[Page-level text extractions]
[Start of section]

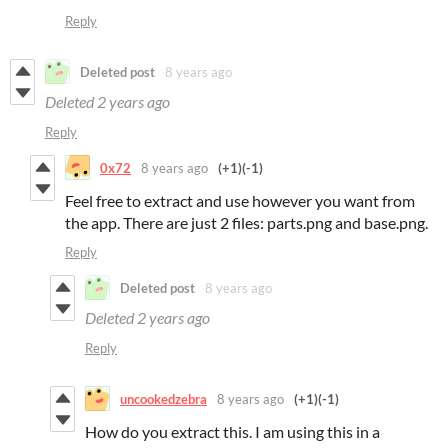
Reply
Deleted post
8 years ago
Deleted
2 years ago
Reply
0x72
8 years ago
(+1)
(-1)
Feel free to extract and use however you want from
the app. There are just 2 files: parts.png and base.png.
Reply
Deleted post
8 years ago
Deleted
2 years ago
Reply
uncookedzebra
8 years ago
(+1)
(-1)
How do you extract this. I am using this in a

[End of section]

• [To do] Each line above should be output exactly, apart from the pictures.

• [Result below]
Reply
Deleted post
8 years ago
Deleted
2 years ago
Reply
0x72
8 years ago
(+1)
(-1)
Feel free to extract and use however you want from
the app. There are just 2 files: parts.png and base.png.
Reply
Deleted post
8 years ago
Deleted
2 years ago
Reply
uncookedzebra
8 years ago
(+1)
(-1)
How do you extract this. I am using this in a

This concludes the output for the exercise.